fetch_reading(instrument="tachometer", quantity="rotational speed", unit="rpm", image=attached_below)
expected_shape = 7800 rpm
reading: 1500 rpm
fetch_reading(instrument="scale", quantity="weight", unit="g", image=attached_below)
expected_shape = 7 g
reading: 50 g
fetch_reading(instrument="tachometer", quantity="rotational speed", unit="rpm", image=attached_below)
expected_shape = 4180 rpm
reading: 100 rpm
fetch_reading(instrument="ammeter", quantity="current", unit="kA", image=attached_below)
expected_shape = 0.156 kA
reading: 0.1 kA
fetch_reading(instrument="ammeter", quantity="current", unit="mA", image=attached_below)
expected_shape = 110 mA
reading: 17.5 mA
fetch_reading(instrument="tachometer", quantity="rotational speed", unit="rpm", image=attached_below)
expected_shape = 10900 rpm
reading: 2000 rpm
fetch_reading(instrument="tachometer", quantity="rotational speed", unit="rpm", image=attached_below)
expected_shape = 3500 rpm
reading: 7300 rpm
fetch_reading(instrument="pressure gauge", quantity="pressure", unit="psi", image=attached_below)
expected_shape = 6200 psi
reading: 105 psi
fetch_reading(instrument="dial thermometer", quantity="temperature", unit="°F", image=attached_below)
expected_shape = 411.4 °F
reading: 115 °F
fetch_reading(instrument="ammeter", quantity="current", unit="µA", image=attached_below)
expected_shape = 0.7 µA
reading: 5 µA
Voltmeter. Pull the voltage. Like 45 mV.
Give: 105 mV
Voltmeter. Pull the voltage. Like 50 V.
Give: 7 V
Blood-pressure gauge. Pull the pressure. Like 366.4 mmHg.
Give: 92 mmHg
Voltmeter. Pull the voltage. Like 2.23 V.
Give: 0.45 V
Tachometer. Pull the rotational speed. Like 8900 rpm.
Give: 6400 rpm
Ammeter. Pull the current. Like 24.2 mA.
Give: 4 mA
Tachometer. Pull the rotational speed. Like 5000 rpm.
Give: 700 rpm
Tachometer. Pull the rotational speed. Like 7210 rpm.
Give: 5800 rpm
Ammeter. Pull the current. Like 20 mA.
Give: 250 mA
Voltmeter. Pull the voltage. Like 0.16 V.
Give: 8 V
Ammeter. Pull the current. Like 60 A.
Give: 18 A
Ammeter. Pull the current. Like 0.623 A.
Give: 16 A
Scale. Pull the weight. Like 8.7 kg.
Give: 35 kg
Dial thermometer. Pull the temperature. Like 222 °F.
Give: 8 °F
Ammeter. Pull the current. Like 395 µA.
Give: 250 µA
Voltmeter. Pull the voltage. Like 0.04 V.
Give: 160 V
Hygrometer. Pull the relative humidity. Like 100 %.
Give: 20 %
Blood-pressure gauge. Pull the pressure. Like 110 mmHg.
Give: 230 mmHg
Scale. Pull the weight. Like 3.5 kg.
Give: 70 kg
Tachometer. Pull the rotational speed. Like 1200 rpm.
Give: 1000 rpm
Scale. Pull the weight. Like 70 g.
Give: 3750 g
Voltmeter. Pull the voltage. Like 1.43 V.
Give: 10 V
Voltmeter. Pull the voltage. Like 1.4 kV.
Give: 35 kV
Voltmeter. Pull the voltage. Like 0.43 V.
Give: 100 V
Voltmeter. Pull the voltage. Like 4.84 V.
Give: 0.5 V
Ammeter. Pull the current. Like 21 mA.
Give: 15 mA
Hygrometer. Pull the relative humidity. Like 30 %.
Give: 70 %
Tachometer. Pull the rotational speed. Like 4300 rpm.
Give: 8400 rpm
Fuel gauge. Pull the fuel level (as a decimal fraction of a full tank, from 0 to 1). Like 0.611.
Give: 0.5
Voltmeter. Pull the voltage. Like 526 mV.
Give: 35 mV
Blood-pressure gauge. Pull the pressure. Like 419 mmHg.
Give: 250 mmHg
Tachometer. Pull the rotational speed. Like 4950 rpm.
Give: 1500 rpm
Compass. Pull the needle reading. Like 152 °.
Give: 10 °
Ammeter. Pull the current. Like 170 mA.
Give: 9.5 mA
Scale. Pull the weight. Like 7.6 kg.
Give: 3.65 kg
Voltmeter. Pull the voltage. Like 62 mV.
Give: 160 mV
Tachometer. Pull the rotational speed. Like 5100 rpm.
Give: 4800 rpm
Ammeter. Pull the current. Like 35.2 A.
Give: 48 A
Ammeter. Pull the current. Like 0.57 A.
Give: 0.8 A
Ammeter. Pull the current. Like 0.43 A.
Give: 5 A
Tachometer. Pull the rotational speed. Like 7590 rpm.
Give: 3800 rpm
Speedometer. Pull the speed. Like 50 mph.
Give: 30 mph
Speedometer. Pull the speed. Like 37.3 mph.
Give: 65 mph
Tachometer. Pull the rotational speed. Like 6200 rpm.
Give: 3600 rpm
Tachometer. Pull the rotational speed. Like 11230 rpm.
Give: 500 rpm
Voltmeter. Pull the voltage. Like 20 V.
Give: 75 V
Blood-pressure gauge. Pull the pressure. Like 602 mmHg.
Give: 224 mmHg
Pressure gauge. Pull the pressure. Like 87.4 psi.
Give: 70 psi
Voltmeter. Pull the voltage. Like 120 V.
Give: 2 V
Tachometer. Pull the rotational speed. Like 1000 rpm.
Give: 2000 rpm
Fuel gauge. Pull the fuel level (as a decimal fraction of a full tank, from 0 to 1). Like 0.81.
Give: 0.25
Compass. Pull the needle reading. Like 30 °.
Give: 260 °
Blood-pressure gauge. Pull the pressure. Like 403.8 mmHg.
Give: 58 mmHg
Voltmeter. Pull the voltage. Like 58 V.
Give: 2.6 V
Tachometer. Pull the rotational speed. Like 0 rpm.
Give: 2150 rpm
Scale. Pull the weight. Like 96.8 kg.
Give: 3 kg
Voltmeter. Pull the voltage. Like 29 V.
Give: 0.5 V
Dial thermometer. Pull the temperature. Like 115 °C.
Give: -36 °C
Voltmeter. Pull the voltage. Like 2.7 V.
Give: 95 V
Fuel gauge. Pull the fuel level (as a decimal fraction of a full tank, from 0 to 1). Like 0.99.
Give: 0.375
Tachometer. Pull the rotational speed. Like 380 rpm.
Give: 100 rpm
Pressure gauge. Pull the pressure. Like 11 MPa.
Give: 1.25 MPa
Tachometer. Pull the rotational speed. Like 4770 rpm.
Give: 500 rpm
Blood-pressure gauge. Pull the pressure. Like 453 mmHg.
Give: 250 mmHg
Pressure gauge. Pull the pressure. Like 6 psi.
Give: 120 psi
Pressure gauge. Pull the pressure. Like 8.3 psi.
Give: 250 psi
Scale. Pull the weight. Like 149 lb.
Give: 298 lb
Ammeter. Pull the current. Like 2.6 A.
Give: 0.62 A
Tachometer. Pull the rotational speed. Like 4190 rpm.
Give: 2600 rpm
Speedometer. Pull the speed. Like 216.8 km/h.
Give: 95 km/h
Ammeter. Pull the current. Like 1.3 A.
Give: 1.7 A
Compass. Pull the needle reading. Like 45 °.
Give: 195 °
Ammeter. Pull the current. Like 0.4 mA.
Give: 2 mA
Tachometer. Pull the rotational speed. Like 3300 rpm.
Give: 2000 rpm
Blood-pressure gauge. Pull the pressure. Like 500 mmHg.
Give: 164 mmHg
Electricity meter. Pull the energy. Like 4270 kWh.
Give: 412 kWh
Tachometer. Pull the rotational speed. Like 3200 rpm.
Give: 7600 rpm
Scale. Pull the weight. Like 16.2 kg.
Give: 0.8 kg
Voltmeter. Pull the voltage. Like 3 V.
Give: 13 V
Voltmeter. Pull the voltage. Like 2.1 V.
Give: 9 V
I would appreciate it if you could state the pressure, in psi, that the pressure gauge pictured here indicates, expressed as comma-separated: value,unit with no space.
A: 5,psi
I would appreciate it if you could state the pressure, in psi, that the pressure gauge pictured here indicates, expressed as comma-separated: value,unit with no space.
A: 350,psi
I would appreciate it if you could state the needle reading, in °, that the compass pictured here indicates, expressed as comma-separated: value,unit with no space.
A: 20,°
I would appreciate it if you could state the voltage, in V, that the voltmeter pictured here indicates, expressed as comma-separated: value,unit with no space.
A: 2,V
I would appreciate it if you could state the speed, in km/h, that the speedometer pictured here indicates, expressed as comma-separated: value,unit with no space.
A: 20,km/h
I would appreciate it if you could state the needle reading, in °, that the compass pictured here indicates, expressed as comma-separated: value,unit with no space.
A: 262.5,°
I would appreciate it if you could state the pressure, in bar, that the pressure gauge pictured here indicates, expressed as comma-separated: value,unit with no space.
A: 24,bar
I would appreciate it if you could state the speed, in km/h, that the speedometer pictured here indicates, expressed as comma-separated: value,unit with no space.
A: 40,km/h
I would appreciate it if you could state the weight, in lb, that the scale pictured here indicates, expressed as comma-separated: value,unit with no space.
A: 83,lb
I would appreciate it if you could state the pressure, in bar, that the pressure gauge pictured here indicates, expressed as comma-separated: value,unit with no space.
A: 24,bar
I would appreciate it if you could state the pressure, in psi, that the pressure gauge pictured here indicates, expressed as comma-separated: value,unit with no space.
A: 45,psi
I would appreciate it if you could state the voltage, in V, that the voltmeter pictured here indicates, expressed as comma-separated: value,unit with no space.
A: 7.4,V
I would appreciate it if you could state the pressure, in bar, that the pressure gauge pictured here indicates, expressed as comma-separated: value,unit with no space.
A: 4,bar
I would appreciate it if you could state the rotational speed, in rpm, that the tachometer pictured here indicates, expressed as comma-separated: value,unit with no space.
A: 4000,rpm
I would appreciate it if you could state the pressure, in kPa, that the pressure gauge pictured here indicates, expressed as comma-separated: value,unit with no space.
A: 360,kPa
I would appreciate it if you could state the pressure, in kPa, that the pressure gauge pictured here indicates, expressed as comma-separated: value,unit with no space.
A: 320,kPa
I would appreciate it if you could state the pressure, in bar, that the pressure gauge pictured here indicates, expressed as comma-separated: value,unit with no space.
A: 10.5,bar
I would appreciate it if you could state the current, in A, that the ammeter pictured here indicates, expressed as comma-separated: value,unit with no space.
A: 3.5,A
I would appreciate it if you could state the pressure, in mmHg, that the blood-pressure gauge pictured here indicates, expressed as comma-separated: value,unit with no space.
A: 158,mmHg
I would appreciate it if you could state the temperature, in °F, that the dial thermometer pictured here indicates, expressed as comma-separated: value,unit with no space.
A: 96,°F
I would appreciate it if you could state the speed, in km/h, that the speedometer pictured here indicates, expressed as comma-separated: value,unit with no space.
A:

### Work task
Collect every line in the data above that contains the word "Hygrometer", and copy each one out in full.

### Response to this exercise
Hygrometer. Pull the relative humidity. Like 100 %.
Hygrometer. Pull the relative humidity. Like 30 %.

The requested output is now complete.